Again, it is true that the Nation of Islam wanted a separate living space for the black people in the United States. But, several factors may have, together, contributed to the failure of that effort. One factor was that the black people in the United States are dispersed and do not live in a contiguous territory. They live interspersed with the whites, in the same way as the plantations Tamils live in the central parts of the island of Sri Lanka. 

Again, though the Nation of Islam sought to build a togetherness around the Islamic religion, the majority of blacks in the United States continued to retain their Christian faith. Nations cannot be created to order. They grow through a process of opposition and differentiation. It is nature and nurture - it is not either or but both.
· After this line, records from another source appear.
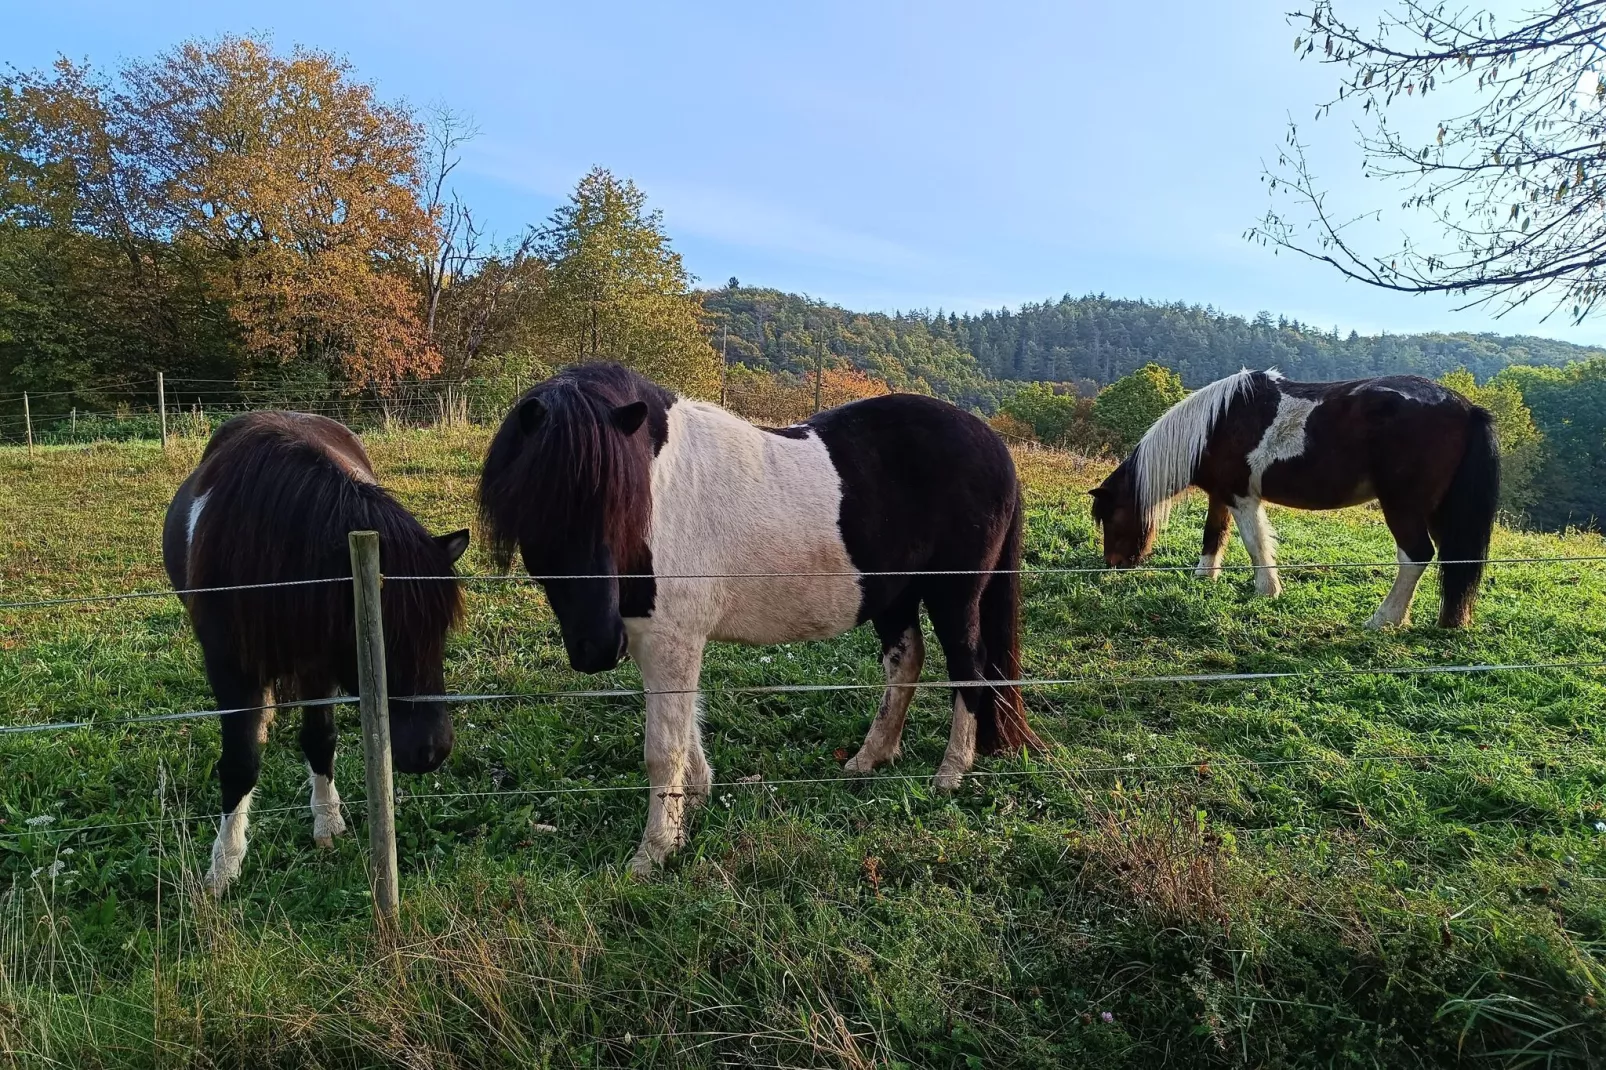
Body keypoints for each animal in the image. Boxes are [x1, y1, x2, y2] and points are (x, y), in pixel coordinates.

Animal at [160, 411, 468, 886]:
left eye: (440, 634)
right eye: (378, 631)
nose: (432, 751)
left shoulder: (317, 664)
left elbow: (320, 739)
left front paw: (327, 821)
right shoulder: (229, 667)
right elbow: (240, 764)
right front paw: (224, 865)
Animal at [475, 363, 1040, 873]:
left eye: (619, 506)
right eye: (537, 513)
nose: (595, 649)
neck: (661, 491)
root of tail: (992, 442)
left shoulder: (670, 638)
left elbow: (663, 747)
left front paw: (654, 852)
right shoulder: (649, 637)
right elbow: (686, 725)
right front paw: (693, 802)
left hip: (954, 595)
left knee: (969, 668)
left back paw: (950, 773)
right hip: (893, 596)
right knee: (906, 662)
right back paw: (869, 759)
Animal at [1085, 371, 1496, 629]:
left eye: (1113, 518)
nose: (1114, 567)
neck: (1216, 425)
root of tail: (1467, 408)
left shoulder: (1242, 496)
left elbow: (1254, 543)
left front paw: (1267, 590)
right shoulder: (1222, 495)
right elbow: (1213, 534)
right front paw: (1205, 575)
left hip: (1403, 507)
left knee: (1416, 556)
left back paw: (1384, 620)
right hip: (1440, 512)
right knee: (1452, 560)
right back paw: (1449, 620)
The common language that the blacks in the USA share with the non blacks has also helped to bridge to some extent the divisions amongst the different ethnic groups. But in the case of the peoples of the Indian region, with their separate (and rich) literary traditions, it will be futile to believe that a togetherness can be built by English speaking Indians (constituting less than 10% of the total population) speaking to each other in English. The togetherness of the one world of the future, with Chinese, Arabic, Hindi, Bengali, and Tamil (to mention a few of the world languages) will be built by recognising the rich contribution that each language makes to that togetherness - it will not come by recourse to an English strait jacket.
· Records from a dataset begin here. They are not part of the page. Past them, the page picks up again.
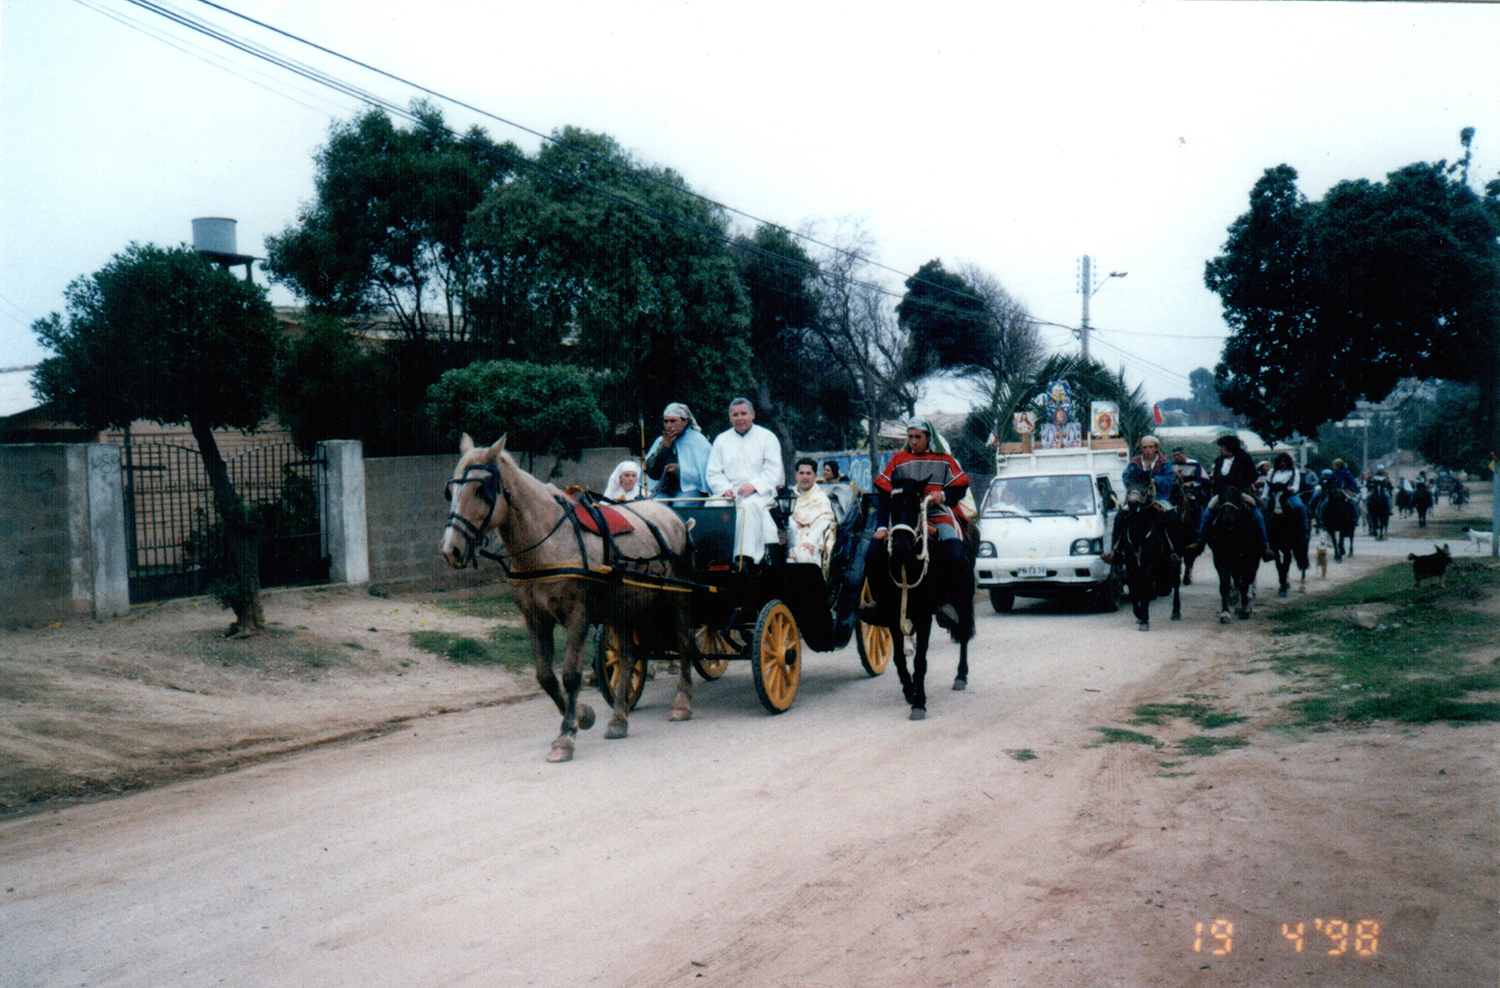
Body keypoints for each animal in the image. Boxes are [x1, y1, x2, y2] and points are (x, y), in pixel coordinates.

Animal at [438, 434, 696, 764]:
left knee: (685, 643)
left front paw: (566, 737)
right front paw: (582, 716)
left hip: (678, 600)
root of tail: (673, 516)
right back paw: (619, 718)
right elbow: (546, 677)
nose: (451, 550)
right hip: (625, 608)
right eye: (451, 491)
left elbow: (571, 674)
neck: (547, 540)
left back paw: (682, 702)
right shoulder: (534, 617)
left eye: (482, 490)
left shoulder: (577, 615)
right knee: (628, 657)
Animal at [864, 485, 978, 722]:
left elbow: (920, 661)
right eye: (892, 507)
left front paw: (919, 703)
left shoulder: (924, 617)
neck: (906, 567)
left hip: (963, 597)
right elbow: (899, 658)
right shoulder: (892, 616)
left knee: (963, 634)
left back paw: (960, 676)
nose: (900, 548)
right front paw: (909, 691)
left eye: (917, 508)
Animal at [1122, 479, 1188, 632]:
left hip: (1175, 557)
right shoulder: (1131, 560)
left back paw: (1176, 611)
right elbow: (1134, 582)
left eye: (1146, 484)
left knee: (1176, 581)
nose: (1133, 503)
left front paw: (1144, 619)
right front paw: (1139, 613)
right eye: (1129, 482)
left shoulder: (1149, 561)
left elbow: (1145, 582)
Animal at [1200, 491, 1260, 623]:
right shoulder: (1220, 558)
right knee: (1238, 580)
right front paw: (1225, 613)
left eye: (1237, 495)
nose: (1227, 520)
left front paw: (1245, 609)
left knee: (1249, 579)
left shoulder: (1248, 559)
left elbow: (1245, 582)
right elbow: (1225, 585)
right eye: (1221, 494)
In the case of  the US, conflict has also been reduced (some may say, postponed) by the continuing growth of  its GNP - a larger cake reduces acrimony concerning questions of how the cake should be shared. If the GNP becomes static, or if there is a serious depression, ethnic conflicts have a way of coming to the forefront.

The Indian region, with a 'third world economy', may not have a large enough cake to share without the emergence of destabilising violence. There may be a need to secure an equitable political framework in order that the peoples of the region may then be energised to secure economic growth.

We cannot go forward by denying our separateness. But we can go forward by recognising our separateness and by associating  in equality and in freedom.  We take the view that the political framework of the emerging Indian Union will need to promote the free association of the separate peoples of the Indian region - and here, the European Union serves as a pointer to that which we may need to achieve.